Lake Peten Itza (Lago Petén Itzá)
Head to the north shore to walk along the malecón, or jump in for a swim with the locals. The west side boasts lakefront restaurants and bars where you can watch the sunset. Take a cayuco (small motorized boat) to visit nearby ruins, the Petencito Zoo, Cerro Cahuí Nature Reserve, a small archaeological museum, and other villages. Aside from Flores, the small, arguably more authentic towns of El Remate, San José, and San Miguel have basic lodging.
Explore the lake on a day-trip that includes stops at the Mirador Canek lookout point for panoramic views, San Miguel, and Petencito Zoo, where jaguars, crocodiles, spider monkeys, ocelots, and more can be seen close up. Two-day tours venture into UNESCO-listed Tikal National Park for a half-day guided tour of the park’s Mayan ruins and the pre-Colombian ruins of Yaxha hidden in a dramatic jungle location above a lake. If you have more time, multi-day tours leave from Guatemala City and tack on visits to Antigua, Lake Atitlán, and a hike to the summit of Pacaya Volcano.
Things to Know Before You Go
- Explore the canals of Flores in a dugout canoe or kayak.
- Swimming in the lake is safe and there are a number of small beaches reachable by small boats from Flores and the other lakeside villages.
- You may volunteer or simply visit the Animal Rescue Center and Environmental Education facility in Flores, funded by the Disney Corporation and the Oakland Zoo; the center rescues injured rainforest animals and birds and releases them back into the wild.
- Bring sun protection and water for hydration.
- Budget travelers may want to travel to nearby towns via the local chicken buses, as opposed to the more expensive ferry boats.
How to Get There
Lake Petén Itzá is located in the northern part of Guatemala, which is about 20 miles (32 kilometers) from Flores.

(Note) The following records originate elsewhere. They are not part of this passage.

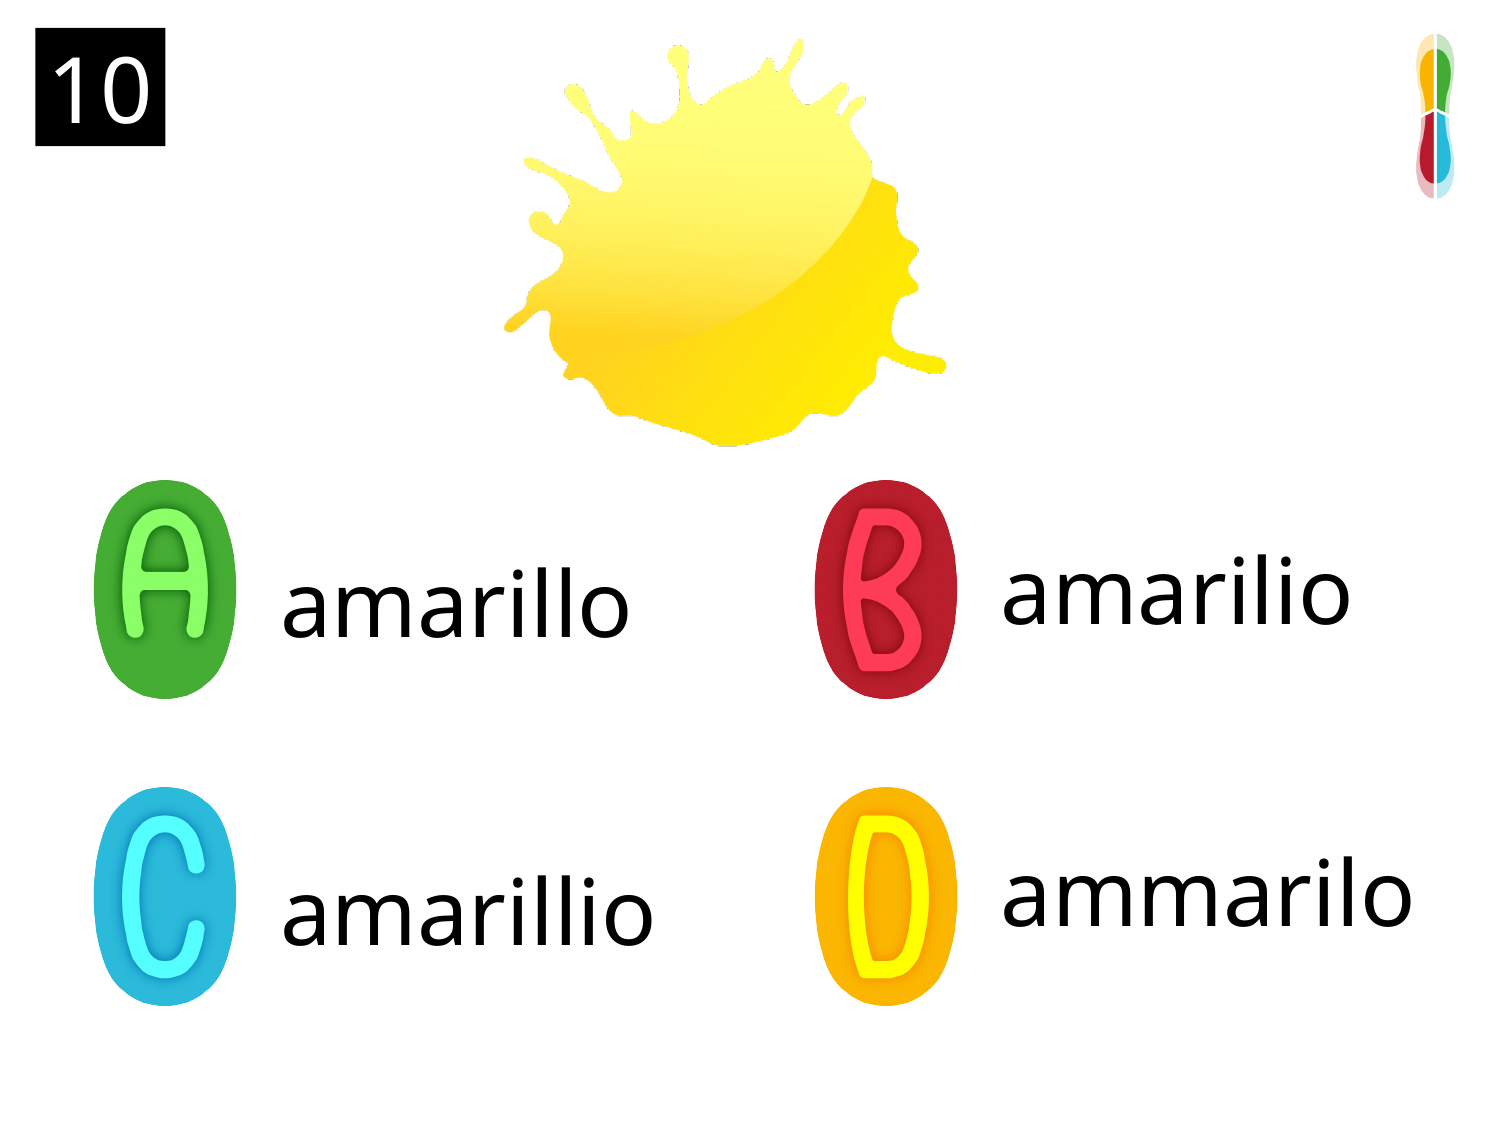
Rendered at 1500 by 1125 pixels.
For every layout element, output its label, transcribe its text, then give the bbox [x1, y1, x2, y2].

text_box amarilio [991, 526, 1477, 651]
text_box amarillio [270, 846, 756, 971]
picture [489, 33, 987, 740]
picture [1375, 27, 1495, 206]
picture [64, 745, 266, 1048]
title 10 [35, 27, 166, 147]
picture [64, 438, 266, 740]
text_box ammarilo [991, 827, 1477, 952]
picture [785, 745, 987, 1048]
text_box amarillo [270, 538, 756, 664]
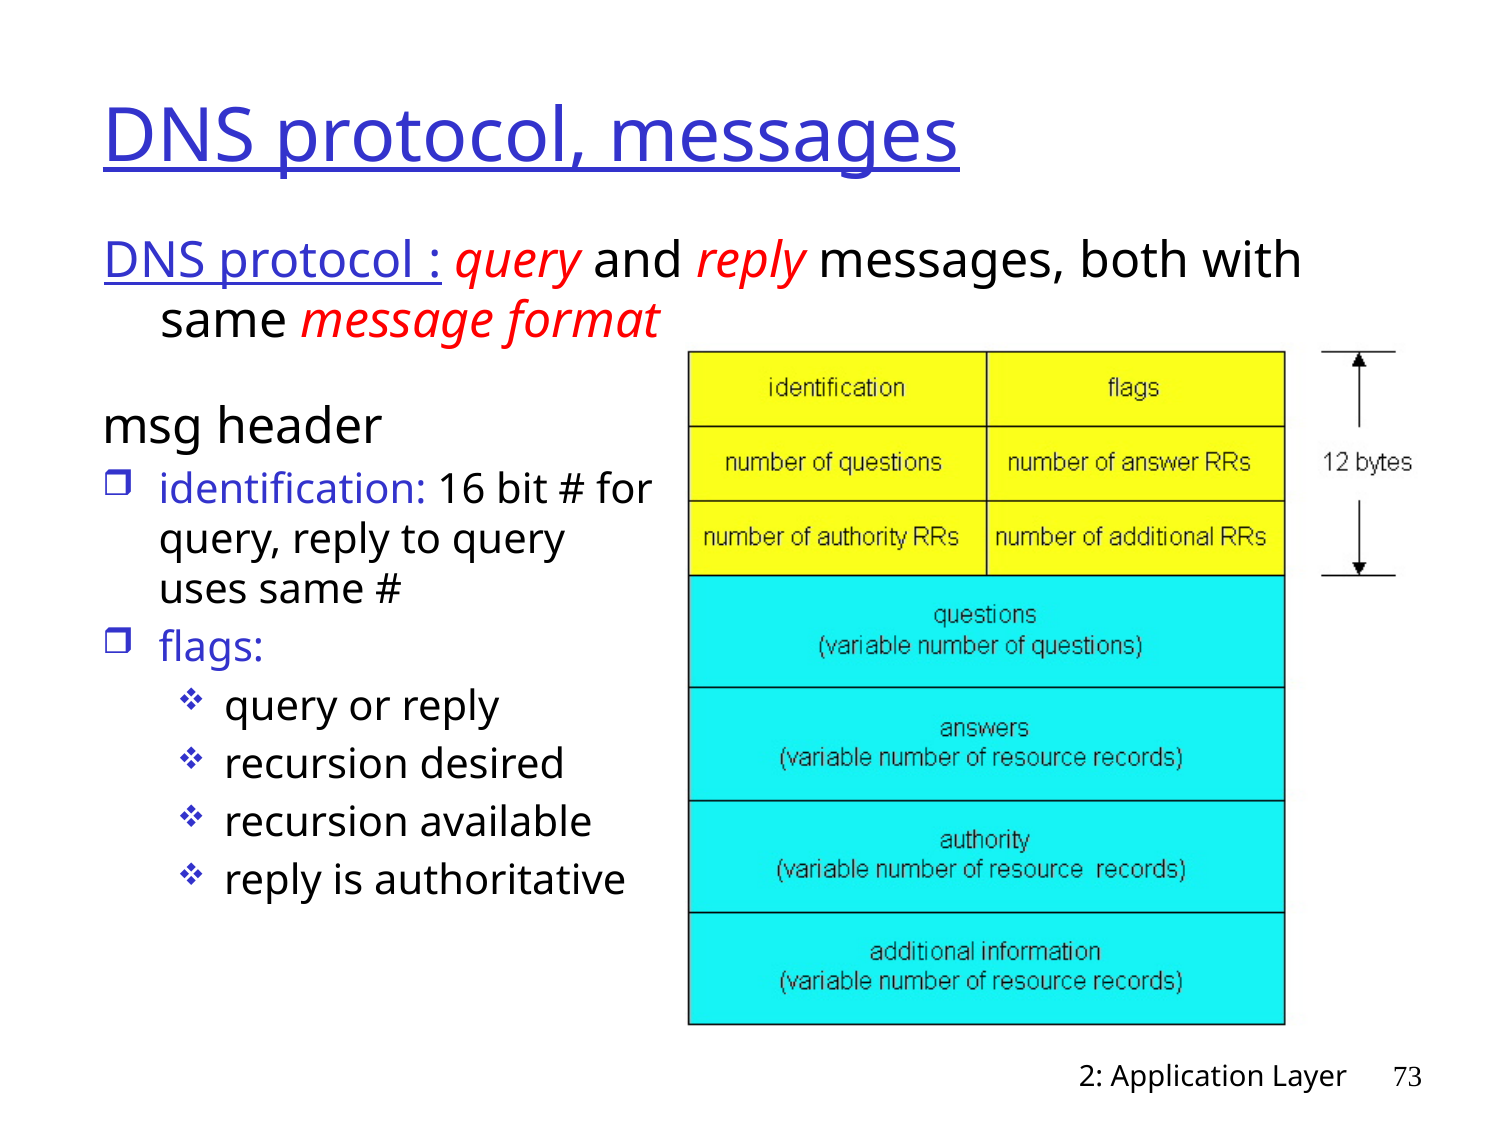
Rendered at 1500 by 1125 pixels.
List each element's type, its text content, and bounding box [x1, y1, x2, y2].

list DNS protocol : query and reply messages, both with same message format [88, 220, 1373, 305]
title DNS protocol, messages [87, 37, 1363, 226]
footer 2: Application Layer [887, 1049, 1362, 1125]
text_box msg header identification: 16 bit # for query, reply to query uses same # flags: query or reply recursion desired recursion available reply is authoritative [87, 385, 674, 1016]
picture [685, 342, 1500, 1027]
slide_number 73 [1362, 1049, 1438, 1125]
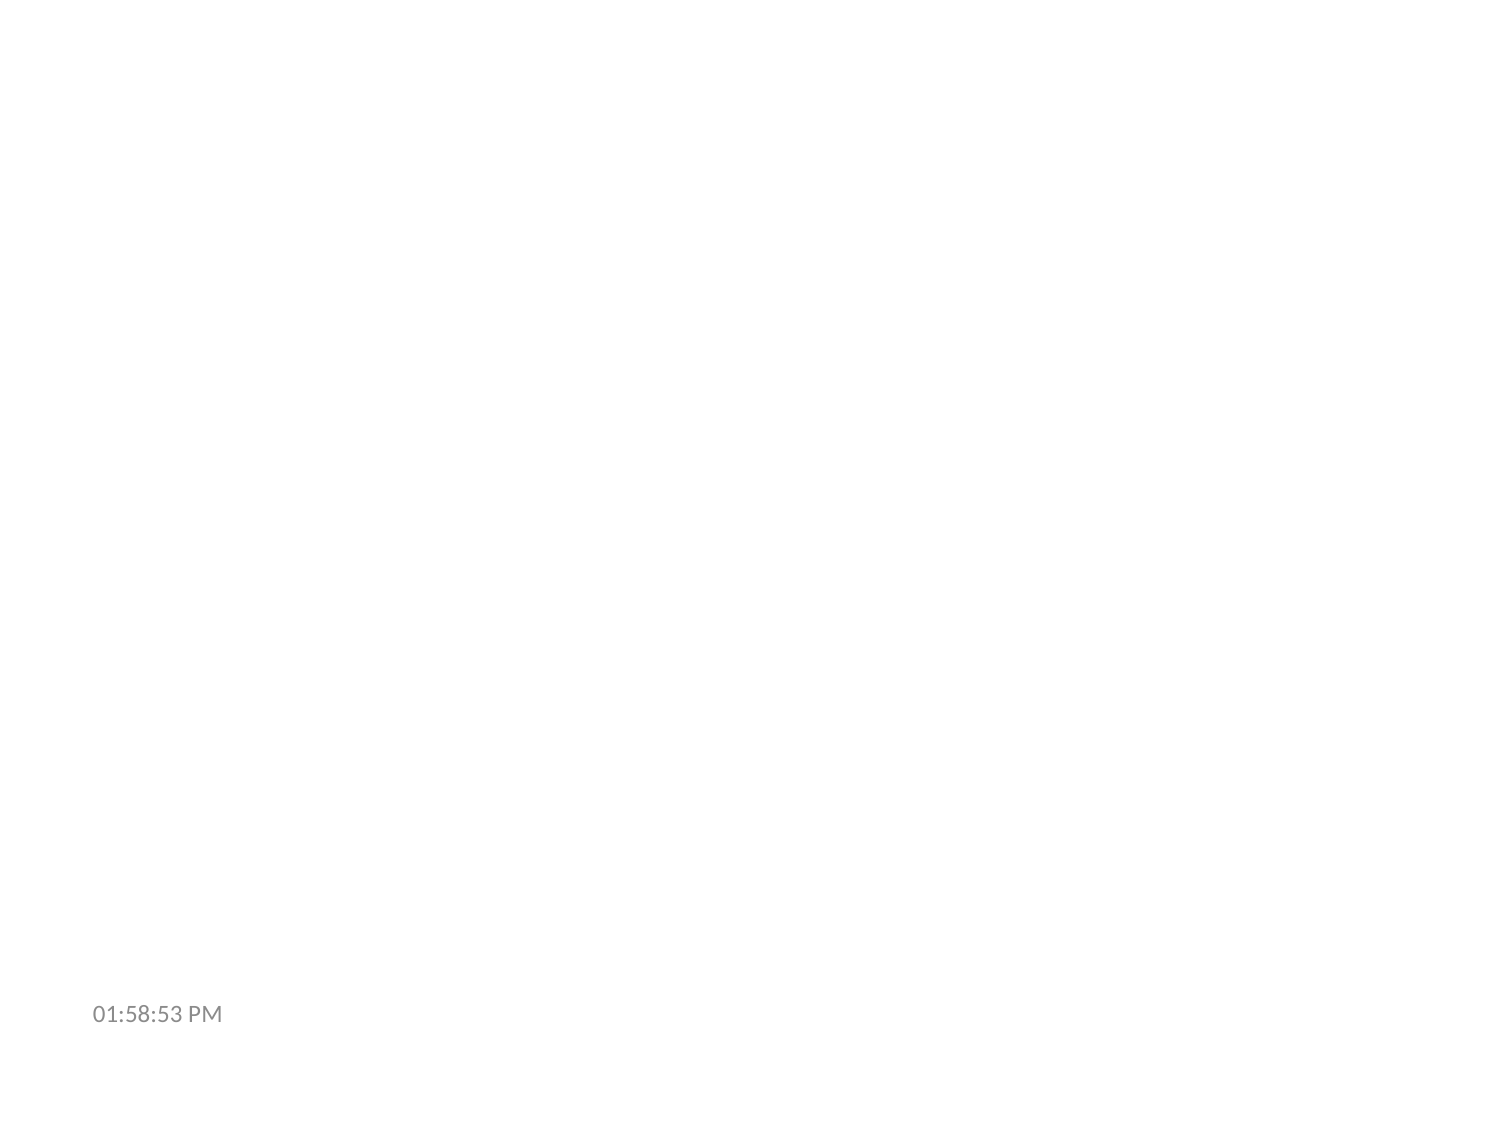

The best way to reach the lake is to fly into Guatemala City and take a bus for about 10.5 hours or to fly into Belize City, Belize and take a bus for about 6.5 hours. From Flores, take a taxi along Calz Javier Lopez Marroquínroute; expect about 30 minutes on the road.
When to Get There
The rain forest of Guatemala where the lake is located boasts a pleasant climate year-round, with warm days and fresh, cool nights. Peak season coincides with the summer dry season, which is generally November to April. During the rainy season (May to November), rains can get quite heavy and roads may become impassable. Beat the crowds by avoiding Christmas and Easter holidays especially.
Lake Biodiversity Numerous indigenous species such as crocodiles, jaguars, pumas, giant cichlid, white-tailed deer, and macaws live in the vicinity of this magnificent body of water. And just northeast of the lake is a natural reserve for butterflies where you may also find even more rainforest species such as spider monkeys, toucans, howler monkeys, and more.